• _Parts of the exercise_
A) In the report on the Warsaw Ghetto diary, render the following sentence in Spanish: "The diary, written in Polish on graph paper, included a diagram of the anonymous writer's hideout where she lived on little more than a daily bowl of soup during a nine-day stretch beginning April 24, 1943."
B) Set out as a numbered list the lines of the rows from the line with "Způsob dopravy" through the final line of the rows, both included, omitting any blank lines.

From New York Jewish Week

12/10/2004

Staff Report

A six-page diary kept by a Jewish woman during the Warsaw Ghetto uprising - the only known Jewish account to be written in the midst of the 27-day revolt - was discovered in the archives of the Ghetto Fighter's House, a museum in northern Israel. The diary, written in Polish on graph paper, included a diagram of the anonymous writer's hideout where she lived on little more than a daily bowl of soup during a nine-day stretch beginning April 24, 1943.

"The ghetto is burning for the fourth day," she wrote. "You see only chimneys standing and the skeletons of burnt houses. At the first moment, the visions arouse a horrible chill." The writer, whose fate is unknown, described smoke entering her hideout, where she lived with several others. She wrote how Jews from other burning buildings moved into her hideout, but their noise, lack of food and the presence of a restless young child made sleep difficult and increased the possibility of discovery.

Her final entry, May 2, was the longest and most ominous: "The only thing we are left with is our hiding place. Of course, this will not be a safe place for very long."

The diary was part of a collection of papers donated to the museum at Kibbutz Locamei Haghettaot in the 1970s by Adolf-Abraham Berman, a survivor and one of the leaders of the Warsaw underground, but the museum only recently recognized the uniqueness of the diary while preparing the archive for display.

• _Data shown_
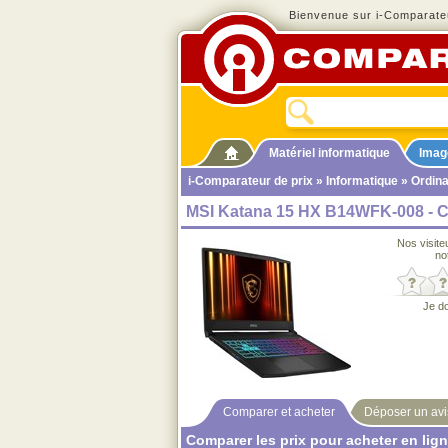
Bienvenue sur i-Comparateu
Matériel informatique
Imag
i-Comparateur de prix
»
Informatique
»
Ordina
MSI Katana 15 HX B14WFK-008 - C
Nos visite
no
Je d
Comparer et acheter
Déposer un avi
Comparer les prix pour acheter en lig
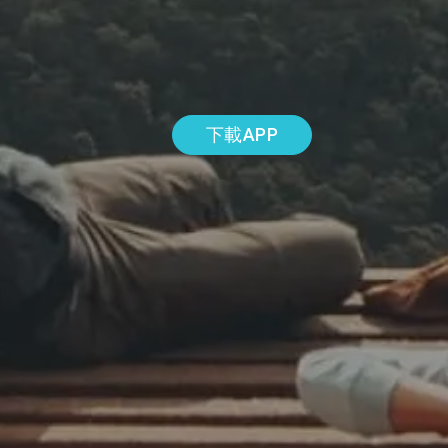
下載APP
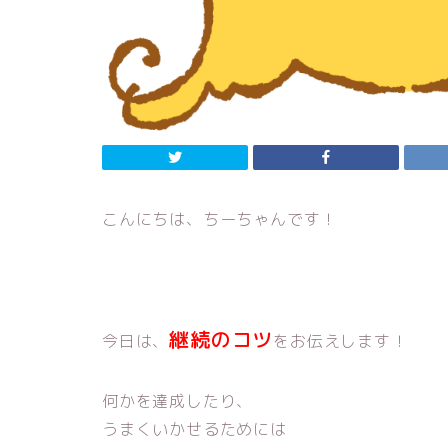
こんにちは、ちーちゃんです！
継続のコツ
今日は、
をお伝えします！
何かを達成したり、
うまくいかせるためには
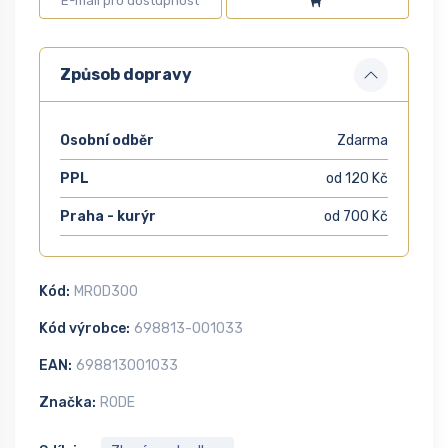
Způsob dopravy
Osobní odběr
Zdarma
PPL
od 120 Kč
Praha - kurýr
od 700 Kč
Kód:
MROD300
Kód výrobce:
698813-001033
EAN:
698813001033
Značka:
RODE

• _Answers to the problems_
A) El diario, escrito en polaco en papel cuadriculado, incluía un diagrama del escondite de la autora anónima, donde vivió con poco más que un plato diario de sopa durante un periodo de nueve días que comenzó el 24 de abril de 1943.

B)
1. Způsob dopravy
2. Osobní odběr
3. Zdarma
4. PPL
5. od 120 Kč
6. Praha - kurýr
7. od 700 Kč
8. Kód:
9. MROD300
10. Kód výrobce:
11. 698813-001033
12. EAN:
13. 698813001033
14. Značka:
15. RODE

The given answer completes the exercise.